» Dataset content

•••••

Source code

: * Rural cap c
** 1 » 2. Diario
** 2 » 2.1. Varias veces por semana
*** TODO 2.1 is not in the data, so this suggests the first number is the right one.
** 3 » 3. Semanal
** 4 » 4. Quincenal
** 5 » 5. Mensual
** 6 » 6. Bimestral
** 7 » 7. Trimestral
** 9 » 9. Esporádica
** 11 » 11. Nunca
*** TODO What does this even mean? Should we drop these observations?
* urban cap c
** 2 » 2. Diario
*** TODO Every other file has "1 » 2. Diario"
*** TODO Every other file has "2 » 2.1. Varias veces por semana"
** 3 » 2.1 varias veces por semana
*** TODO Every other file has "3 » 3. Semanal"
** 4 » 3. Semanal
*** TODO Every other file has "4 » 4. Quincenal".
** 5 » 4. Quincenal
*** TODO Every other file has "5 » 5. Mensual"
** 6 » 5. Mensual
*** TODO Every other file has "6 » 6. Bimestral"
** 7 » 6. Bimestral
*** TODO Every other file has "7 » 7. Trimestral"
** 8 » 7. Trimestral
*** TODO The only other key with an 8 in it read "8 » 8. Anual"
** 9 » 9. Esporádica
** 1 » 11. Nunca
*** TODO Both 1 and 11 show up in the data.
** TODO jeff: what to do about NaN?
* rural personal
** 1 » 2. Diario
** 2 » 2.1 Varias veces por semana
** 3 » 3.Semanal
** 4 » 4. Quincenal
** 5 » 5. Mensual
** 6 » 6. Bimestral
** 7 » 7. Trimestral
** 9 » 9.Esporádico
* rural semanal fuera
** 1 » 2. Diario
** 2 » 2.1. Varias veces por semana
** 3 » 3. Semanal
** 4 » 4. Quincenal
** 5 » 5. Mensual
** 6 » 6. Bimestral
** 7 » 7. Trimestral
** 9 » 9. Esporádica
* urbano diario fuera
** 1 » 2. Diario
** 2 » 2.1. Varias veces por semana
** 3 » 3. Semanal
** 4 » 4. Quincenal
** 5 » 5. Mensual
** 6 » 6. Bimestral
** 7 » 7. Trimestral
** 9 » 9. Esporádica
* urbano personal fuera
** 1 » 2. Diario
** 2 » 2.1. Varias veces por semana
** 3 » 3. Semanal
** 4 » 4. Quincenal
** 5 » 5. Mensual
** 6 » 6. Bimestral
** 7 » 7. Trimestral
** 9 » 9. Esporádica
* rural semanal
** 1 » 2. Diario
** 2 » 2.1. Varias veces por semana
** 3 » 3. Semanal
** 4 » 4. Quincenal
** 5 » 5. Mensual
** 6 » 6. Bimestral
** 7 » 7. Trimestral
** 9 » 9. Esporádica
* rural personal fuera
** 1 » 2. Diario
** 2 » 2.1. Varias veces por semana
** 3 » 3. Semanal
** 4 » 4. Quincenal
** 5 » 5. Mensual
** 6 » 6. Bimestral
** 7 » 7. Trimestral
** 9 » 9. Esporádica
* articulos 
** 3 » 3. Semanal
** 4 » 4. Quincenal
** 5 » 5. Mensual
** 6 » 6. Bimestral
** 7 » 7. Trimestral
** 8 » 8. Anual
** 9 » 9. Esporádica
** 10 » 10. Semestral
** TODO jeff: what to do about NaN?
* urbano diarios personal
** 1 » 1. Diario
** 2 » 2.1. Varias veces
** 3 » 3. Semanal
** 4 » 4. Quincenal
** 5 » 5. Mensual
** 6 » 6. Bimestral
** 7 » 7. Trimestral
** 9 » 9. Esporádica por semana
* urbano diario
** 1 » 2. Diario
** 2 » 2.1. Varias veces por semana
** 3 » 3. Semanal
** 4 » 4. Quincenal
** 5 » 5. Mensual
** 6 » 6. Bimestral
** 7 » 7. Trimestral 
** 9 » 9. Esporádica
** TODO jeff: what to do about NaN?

•••••

» Task statement
In the entries above, how many lines hold "urbano"? Answer with the number alone.

» Answer to the exercise
4